Question

Differentiate
ln cosec(x- pi)

Answer 1

looks like 3 layers to undo

Answer 2

ln' cosec(x- pi) * cosec'(x- pi) * (x- pi)'

Answer 3

think of it as:

ln'a * csc' b * x'

Answer 4

So, how would you solve it?

Answer 5

dy/dx = [1/cosec(x-pi) ]* [ - cosec(x-pi)* cot (x-pi) ] as differentiation of cosecx is -cosecxcotx.

Answer 6

The answer = -cotx?

Answer 7

Yup.

Answer 8

that IS how you would solve it :)

Answer 9

How?

Answer 10

answer will be -cot(x-pi)

Answer 11

- think the -pi is spurious

Answer 12

The book just says -cotx. How do you get it?
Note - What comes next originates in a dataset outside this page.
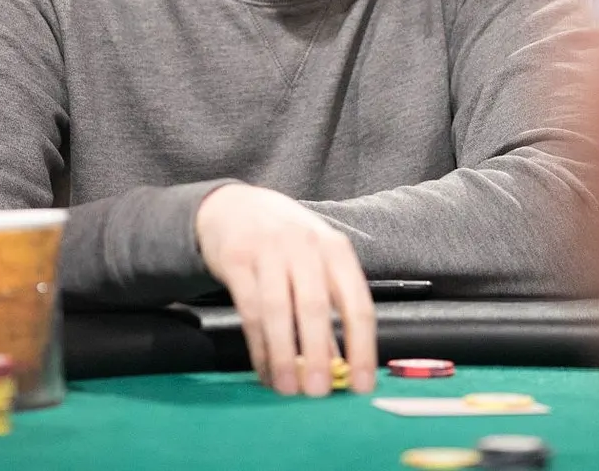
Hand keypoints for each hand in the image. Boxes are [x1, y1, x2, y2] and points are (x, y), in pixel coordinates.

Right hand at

I still don't understand...?

Answer 13

ln csc(x- pi) = ln -csc(x)

Answer 14

yea because -cot( x- pi) can be written as cot(pi-x) which is equal to -cotx.

Answer 15

which just goes thru the loops

-csc(x)'
------ * -csc(x)'
-csc(x)

Answer 16

i might of an extra part in that :)

Answer 17

Thanks :) I understand now.

Answer 18

:) yw

Answer 19

>> http://www.wolframalpha.com/bing/?i=derivative+of+ln+csc(x-+pi)&expl=3

Answer 20

There's one other thing worth observing here.

As \[ \ln(1/x) = -\ln x, \] it follows that
\[ \ln \csc(x - \pi) = -\ln \sin(x-\pi) \]
This now makes the differentiation a little more straight-forward.